Siamo giunti a settecento giorni di guerra in Medioriente e la novità sostanziale di questa estate è la decisione presa da Netanyahu di occupare totalmente la Striscia di Gaza.
La volontà del premier israeliano non è conquistare Gaza e restarvi, ma eliminare Hamas e ritirarsi, affidando la sovranità a Stati arabi alleati di Israele e degli Stati Uniti, essendosi dimostrato inconsistente, a suo parere, lo stesso presidente della Palestina, Abu Mazen.
Si tratta di un piano condiviso dall’amministrazione Trump che allo stato attuale ha portato all’occupazione dell’80% della Striscia di Gaza e del 40% di Gaza City.
L’offensiva israeliana sta provocando distruzione e morte, tuttavia Netanyahu tira dritto, senza neanche prendere in considerazione l’offerta di Hamas di una tregua in cambio di alcuni ostaggi. Per la prima volta il governo israeliano non vuole trattare, non vuole giungere ad un negoziato con Hamas. L’obiettivo dichiarato è sconfiggere sul campo il braccio armato dell’Iran ed eliminarlo politicamente.

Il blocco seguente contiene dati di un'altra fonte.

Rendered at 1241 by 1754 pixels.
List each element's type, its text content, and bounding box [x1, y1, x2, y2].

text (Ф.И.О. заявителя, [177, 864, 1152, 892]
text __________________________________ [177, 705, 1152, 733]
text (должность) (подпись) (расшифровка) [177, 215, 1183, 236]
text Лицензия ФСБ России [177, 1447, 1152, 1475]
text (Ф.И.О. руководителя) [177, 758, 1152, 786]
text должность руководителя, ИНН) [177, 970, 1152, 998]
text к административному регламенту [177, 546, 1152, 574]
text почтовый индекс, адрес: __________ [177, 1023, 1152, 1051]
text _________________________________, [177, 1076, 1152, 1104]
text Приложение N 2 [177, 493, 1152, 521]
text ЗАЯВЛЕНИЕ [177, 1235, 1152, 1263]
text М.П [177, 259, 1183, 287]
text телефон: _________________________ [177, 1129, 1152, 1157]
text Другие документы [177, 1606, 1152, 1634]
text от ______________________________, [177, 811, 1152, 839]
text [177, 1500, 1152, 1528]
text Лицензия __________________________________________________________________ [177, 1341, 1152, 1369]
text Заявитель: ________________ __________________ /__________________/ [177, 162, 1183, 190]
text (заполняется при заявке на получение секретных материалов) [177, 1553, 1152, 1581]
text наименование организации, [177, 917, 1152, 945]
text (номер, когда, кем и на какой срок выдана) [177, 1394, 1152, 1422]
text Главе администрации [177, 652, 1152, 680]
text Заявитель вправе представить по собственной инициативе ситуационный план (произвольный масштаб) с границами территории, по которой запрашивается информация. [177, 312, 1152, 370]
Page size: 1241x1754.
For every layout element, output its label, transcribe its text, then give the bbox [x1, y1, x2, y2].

C’è da credere che sarà così, visto che si tratta di uno degli eserciti più attrezzati al mondo. Al momento, infatti, Israele è in guerra su 7 fronti: Gaza, Libano, Cisgiordania, Siria, Yemen, Iran e Iraq. In pochi mesi ha eliminato Sinwar, leader di Hamas e mente diabolica del massacro del 7 ottobre 2023, in Libano ha annientato gli Hezbollah e tutti i suoi capi (tra cui Nasrallah), ha attaccato l’Iran e distrutto i programmi nucleari dí Khamenei, in Siria ha causato la caduta del regime e la fuga di Bashar al-Assad, e proprio in questi giorni ha decapitato i vertici Houthi nello Yemen.
A differenza del conflitto in Ucraina, l’offensiva israeliana prosegue nell’immobilismo della comunità internazionale. A portare aiuti umanitari e solidarietà al popolo palestinese sotto assedio ci stanno pensando delle imbarcazioni con a bordo attivisti, come Greta Thunberg, che stanno salpando da diversi porti del Mediterraneo, con direzione Gaza.
Trump continua a giocare sulla scacchiera mondiale, in Ucraina critica Putin per le morti inutili che sta causando, mentre per le morti di Gaza non dice una parola, in parte per opportunità geopolitiche, in parte perché sa che in un eventuale scenario di guerra globale avere Israele al proprio fianco significa poter contare su un alleato fortissimo, armato fino ai denti.
Sulla guerra in Medioriente l’Europa invece condanna le mosse di Netanyahu, tuttavia a mio avviso dimentica con troppa facilità che dall’altra parte non abbiamo a che fare con dei santi. Si tratta delle belve del massacro 7 ottobre, che non hanno mai voluto i due Stati, che, alimentati dall’Iran, hanno sempre parlato di eliminare Israele, che attualmente razziano gli aiuti alimentari pur di screditare l’avversario, e che mandano i video degli ostaggi ebrei in condizioni disumane.
La stessa Lega Araba, costituita da 21 Stati membri e deputata alla mediazione nei conflitti fra Paesi arabi, ha chiesto all’unanimità a Hamas di liberare gli ostaggi e disarmare le milizie.
In conclusione è auspicabile che gli attacchi terminino al più presto, tuttavia l’unica possibilità che ciò accada è la resa di Hamas. La comunità internazionale farebbe bene a invocarla a gran voce, anziché indignarsi e non fare niente.